Keighley News reports an upcoming and musical alert. Next October 8, in Ponden Hall:
The poetry and music of Emily Brontë will be brought to life in a historic house linked to her work.
Haworth soprano singer Charissa Hutchins, speaker Alexandra Lesley and pianist Gordon Balmforth will give a recital on Monday, October 8 at Ponden Hall, near Stanbury. (...)
The recital comprises a selection of Emily's poems from the very early 'High Waving Heather' to 'The Prisoner' of late 1845, and ends with a short extract from Wuthering Heights.
They will be coupled with songs and piano solos. Manuscripts for all but one of the pieces were owned by Emily. The programme has been devised by John Hennessy, author of the recently-published Emily Jane Brontë and Her Music.
The recital will be at 11.30am. Tickets cost £12.50 and must be booked in advance by calling 01535 648608.  (David Knights)
More Brontë alerts from the Parsonage for the upcoming days. Including a new audio installation for and by children. In The Telegraph & Argus:
Sounds like Heathcliff in an innovative new attraction at the Bronte Parsonage Museum in Haworth.
Keighley schoolchildren have created an audio installation inspired by the anti-hero of Emily Brontë’s novel Wuthering Heights.
The Outsider, which can be heard at the museum from October 25 to January 1, features sounds recorded by children from several schools.
They worked last year at the Parsonage with artist and researcher Rachel Emily Taylor, exploring ideas of a ‘ contemporary Heathcliff’.
Taylor recorded the children reading poetry about being in the landscape, which has been shaped into an audio installation of ‘clock chimes’.
The chimes are reminiscent of various scenes from Wuthering Heights, as well as the children’s feelings about aspects of their own lives.
The chimes include Lockwood’s four-hour journey between Wuthering Heights and the Grange, the routine of the contemporary classroom, the strictness of Heathcliff’s treatment, and how the children felt out on the moors.
The launch of the audio installation coincides with the October half-term when the museum will host family activities and the annual Museums at Night.
Wild Wednesdays will adopt the theme Monstrous Masks on October 24 and 31 from 11am to 4pm, when children can make masks inspired by Wuthering Heights and transform themselves just in time for Halloween.
A spokesman said: “Whether it’s the eerie face of a ghost waif at the window, or Heathcliff at his most diabolical, faces can be scary things in Emily’s writing!”

+ + + +

• **SHORT PROBLEM**
Copy out the Brontë events article above, everything from "The Outsider, which" down to "a ‘ contemporary Heathcliff’.".

Dataset entries
+ + + +

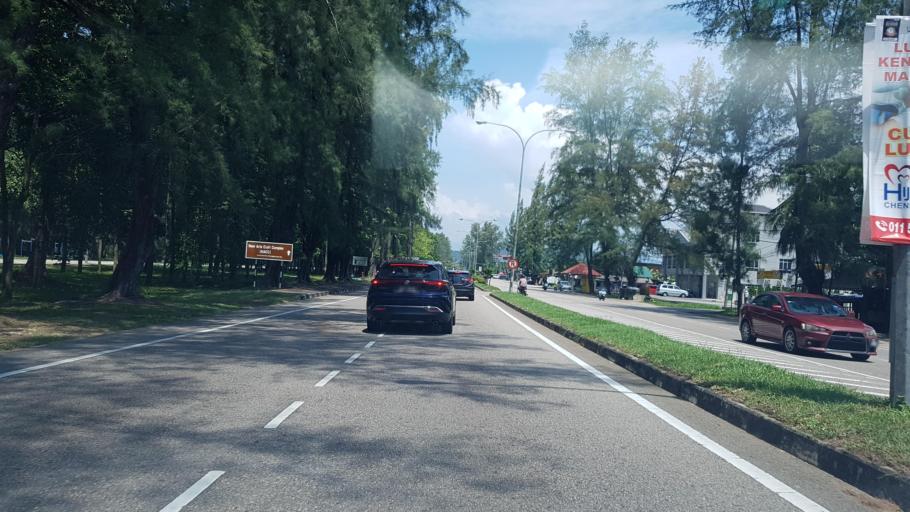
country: MY
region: Terengganu
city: Kuala Terengganu
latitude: 5.2884
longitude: 103.1688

+ + + +

• **FINISHED EXERCISE**
The Outsider, which can be heard at the museum from October 25 to January 1, features sounds recorded by children from several schools.
They worked last year at the Parsonage with artist and researcher Rachel Emily Taylor, exploring ideas of a ‘ contemporary Heathcliff’.